▶ [Exercise goal]: While reading through the material below, copy each line that holds the word "cancer".

═══ Data records ═══

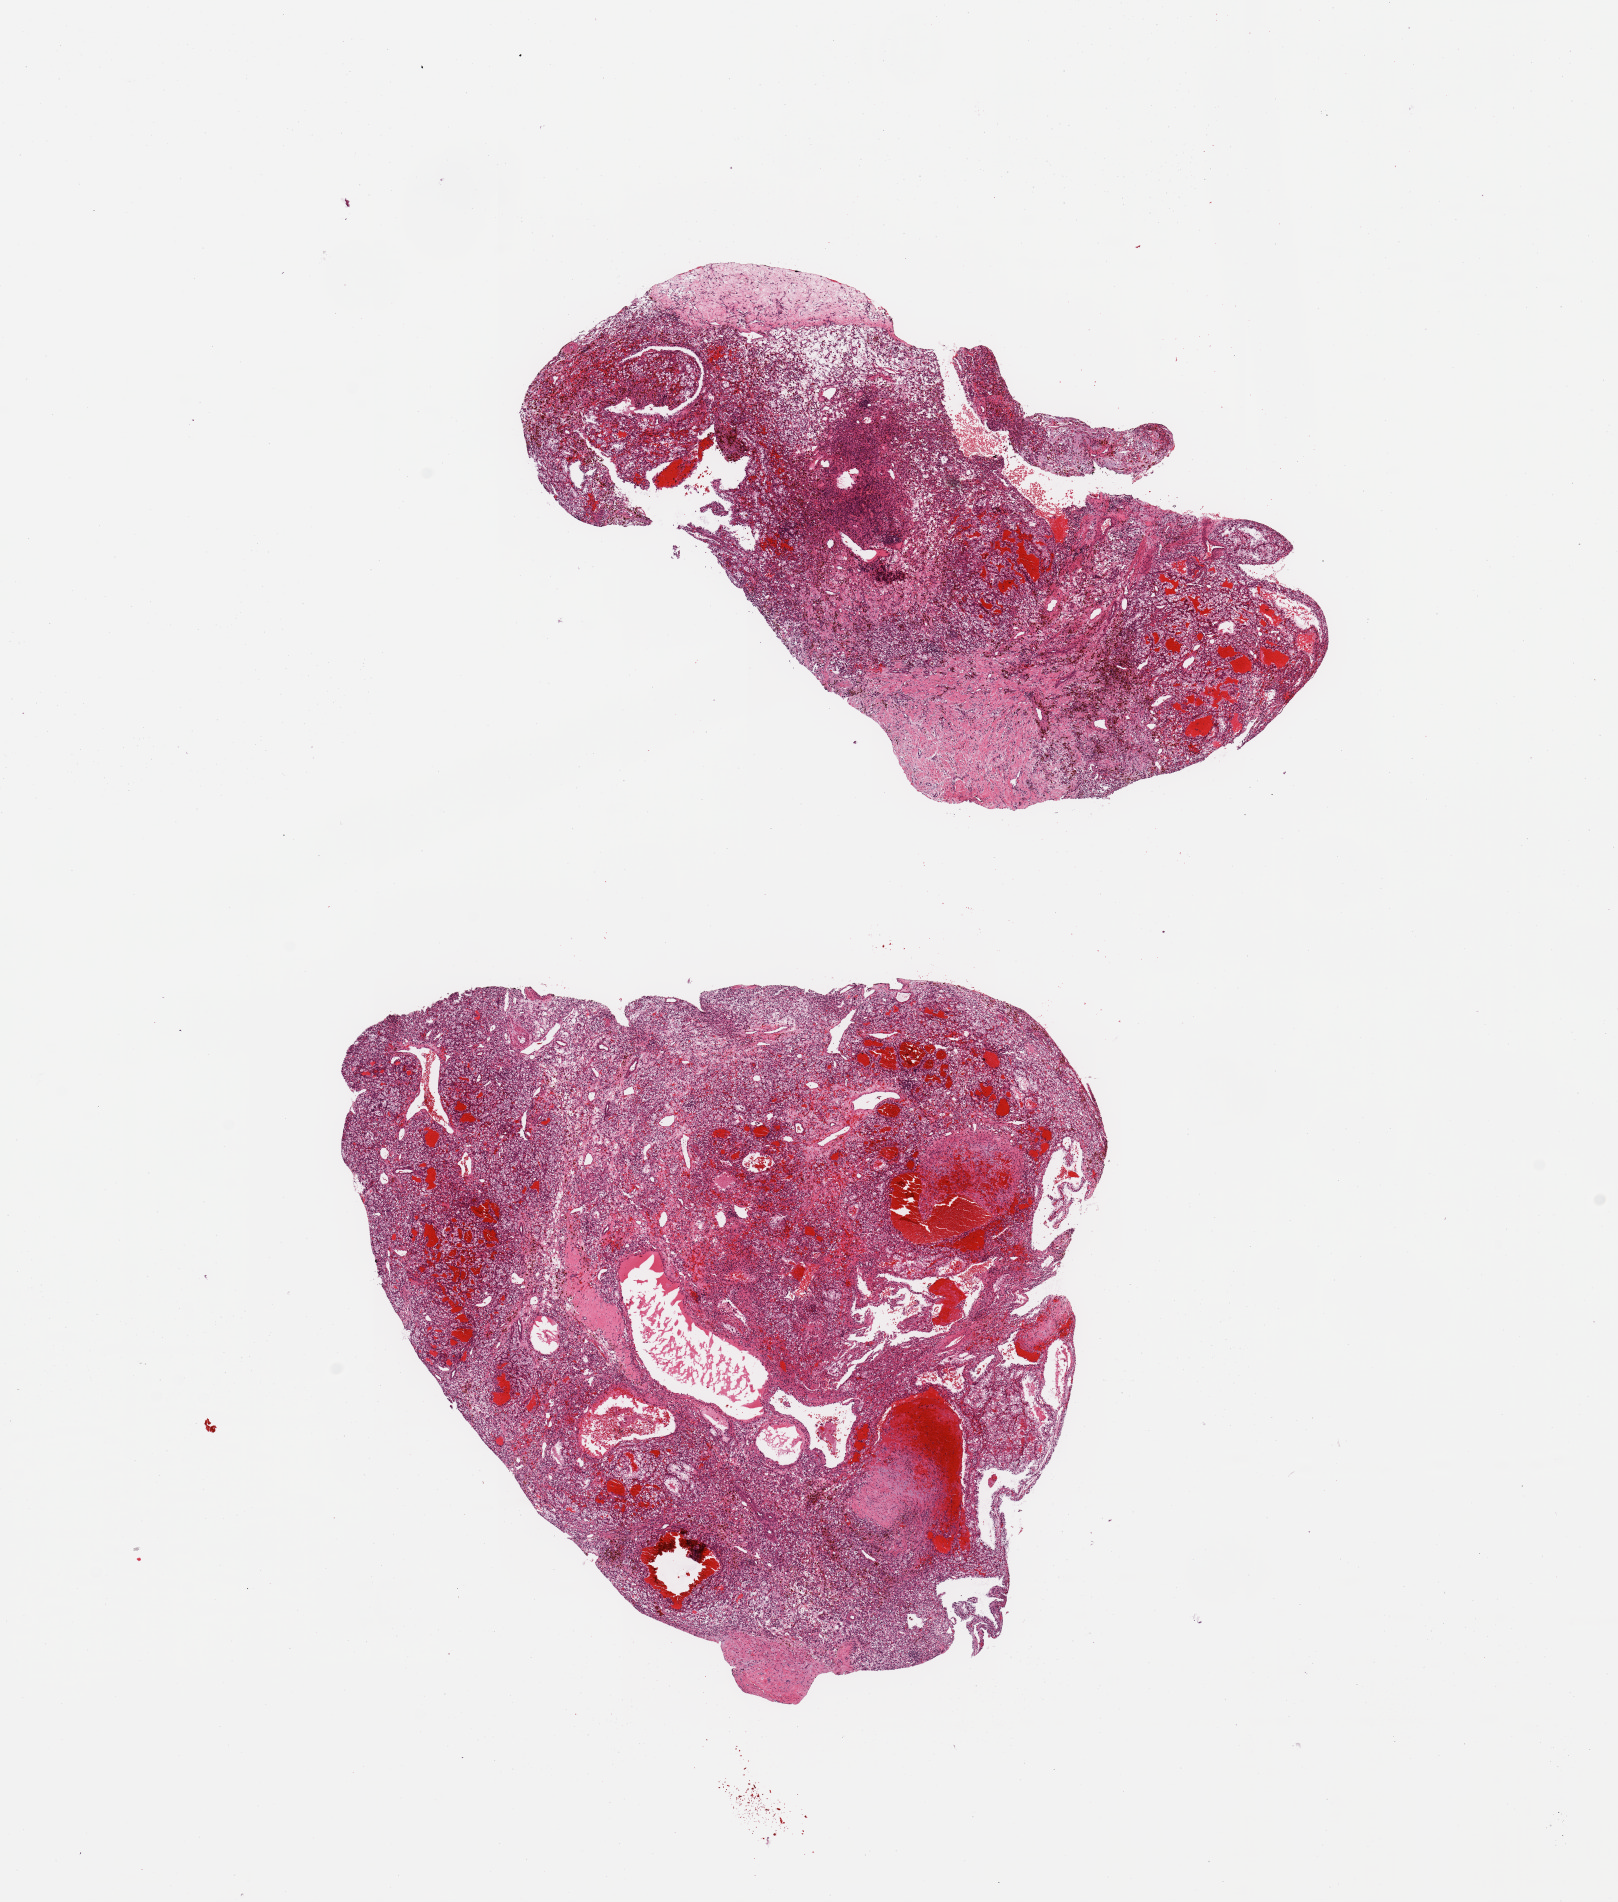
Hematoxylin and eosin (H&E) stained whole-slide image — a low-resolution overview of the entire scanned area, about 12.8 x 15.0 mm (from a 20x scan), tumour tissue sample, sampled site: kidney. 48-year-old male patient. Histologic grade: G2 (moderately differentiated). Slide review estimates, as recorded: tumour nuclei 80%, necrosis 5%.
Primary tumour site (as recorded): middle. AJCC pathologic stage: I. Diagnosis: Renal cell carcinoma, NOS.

═══
═══ Data records ═══

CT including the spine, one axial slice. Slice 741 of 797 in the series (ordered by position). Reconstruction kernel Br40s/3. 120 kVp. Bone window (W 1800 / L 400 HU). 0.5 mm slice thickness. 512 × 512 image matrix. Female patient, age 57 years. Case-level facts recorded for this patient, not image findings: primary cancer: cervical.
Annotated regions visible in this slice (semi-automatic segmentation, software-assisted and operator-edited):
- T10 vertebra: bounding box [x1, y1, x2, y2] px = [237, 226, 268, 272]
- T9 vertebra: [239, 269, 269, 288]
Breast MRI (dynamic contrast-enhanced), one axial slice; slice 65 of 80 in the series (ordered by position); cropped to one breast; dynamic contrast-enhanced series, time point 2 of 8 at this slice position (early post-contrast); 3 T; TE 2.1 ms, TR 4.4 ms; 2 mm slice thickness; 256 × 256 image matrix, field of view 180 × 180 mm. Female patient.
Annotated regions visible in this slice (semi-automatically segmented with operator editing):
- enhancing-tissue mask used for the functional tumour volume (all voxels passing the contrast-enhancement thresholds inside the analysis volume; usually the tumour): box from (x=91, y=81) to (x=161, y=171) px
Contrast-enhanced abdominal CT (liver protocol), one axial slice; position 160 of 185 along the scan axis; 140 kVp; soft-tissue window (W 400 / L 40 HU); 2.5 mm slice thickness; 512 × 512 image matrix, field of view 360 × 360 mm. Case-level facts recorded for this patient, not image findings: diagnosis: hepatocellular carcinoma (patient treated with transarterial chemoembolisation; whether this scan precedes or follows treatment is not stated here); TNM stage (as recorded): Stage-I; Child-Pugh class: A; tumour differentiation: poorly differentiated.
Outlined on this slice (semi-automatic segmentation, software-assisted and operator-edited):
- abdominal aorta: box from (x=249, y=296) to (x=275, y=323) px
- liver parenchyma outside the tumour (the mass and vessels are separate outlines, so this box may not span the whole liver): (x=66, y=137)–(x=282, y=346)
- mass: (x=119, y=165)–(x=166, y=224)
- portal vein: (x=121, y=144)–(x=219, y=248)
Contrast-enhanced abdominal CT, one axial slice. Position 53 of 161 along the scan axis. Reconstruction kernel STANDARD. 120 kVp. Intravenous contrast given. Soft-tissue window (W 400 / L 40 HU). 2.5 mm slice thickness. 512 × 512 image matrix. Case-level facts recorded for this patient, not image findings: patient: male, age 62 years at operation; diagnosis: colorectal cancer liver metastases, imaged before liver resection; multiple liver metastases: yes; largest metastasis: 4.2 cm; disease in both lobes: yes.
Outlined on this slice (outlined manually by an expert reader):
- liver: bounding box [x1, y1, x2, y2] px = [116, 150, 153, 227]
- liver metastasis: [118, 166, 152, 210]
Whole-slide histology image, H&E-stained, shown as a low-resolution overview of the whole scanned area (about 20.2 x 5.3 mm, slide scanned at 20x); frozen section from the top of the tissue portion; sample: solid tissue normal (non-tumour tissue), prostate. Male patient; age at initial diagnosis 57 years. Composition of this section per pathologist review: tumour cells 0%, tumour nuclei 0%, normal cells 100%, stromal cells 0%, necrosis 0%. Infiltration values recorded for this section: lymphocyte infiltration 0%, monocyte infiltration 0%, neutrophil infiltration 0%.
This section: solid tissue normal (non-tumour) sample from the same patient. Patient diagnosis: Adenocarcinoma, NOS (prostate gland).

═══
═══ Data records ═══

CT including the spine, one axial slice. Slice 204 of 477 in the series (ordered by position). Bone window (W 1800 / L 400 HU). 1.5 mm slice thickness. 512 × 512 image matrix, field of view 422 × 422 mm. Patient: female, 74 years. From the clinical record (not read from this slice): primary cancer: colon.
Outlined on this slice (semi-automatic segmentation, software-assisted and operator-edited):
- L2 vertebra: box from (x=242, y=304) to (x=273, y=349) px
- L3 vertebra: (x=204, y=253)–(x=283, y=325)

═══

▶ [Worked solution]:
CT including the spine, one axial slice. Slice 741 of 797 in the series (ordered by position). Reconstruction kernel Br40s/3. 120 kVp. Bone window (W 1800 / L 400 HU). 0.5 mm slice thickness. 512 × 512 image matrix. Female patient, age 57 years. Case-level facts recorded for this patient, not image findings: primary cancer: cervical.
Contrast-enhanced abdominal CT, one axial slice. Position 53 of 161 along the scan axis. Reconstruction kernel STANDARD. 120 kVp. Intravenous contrast given. Soft-tissue window (W 400 / L 40 HU). 2.5 mm slice thickness. 512 × 512 image matrix. Case-level facts recorded for this patient, not image findings: patient: male, age 62 years at operation; diagnosis: colorectal cancer liver metastases, imaged before liver resection; multiple liver metastases: yes; largest metastasis: 4.2 cm; disease in both lobes: yes.
CT including the spine, one axial slice. Slice 204 of 477 in the series (ordered by position). Bone window (W 1800 / L 400 HU). 1.5 mm slice thickness. 512 × 512 image matrix, field of view 422 × 422 mm. Patient: female, 74 years. From the clinical record (not read from this slice): primary cancer: colon.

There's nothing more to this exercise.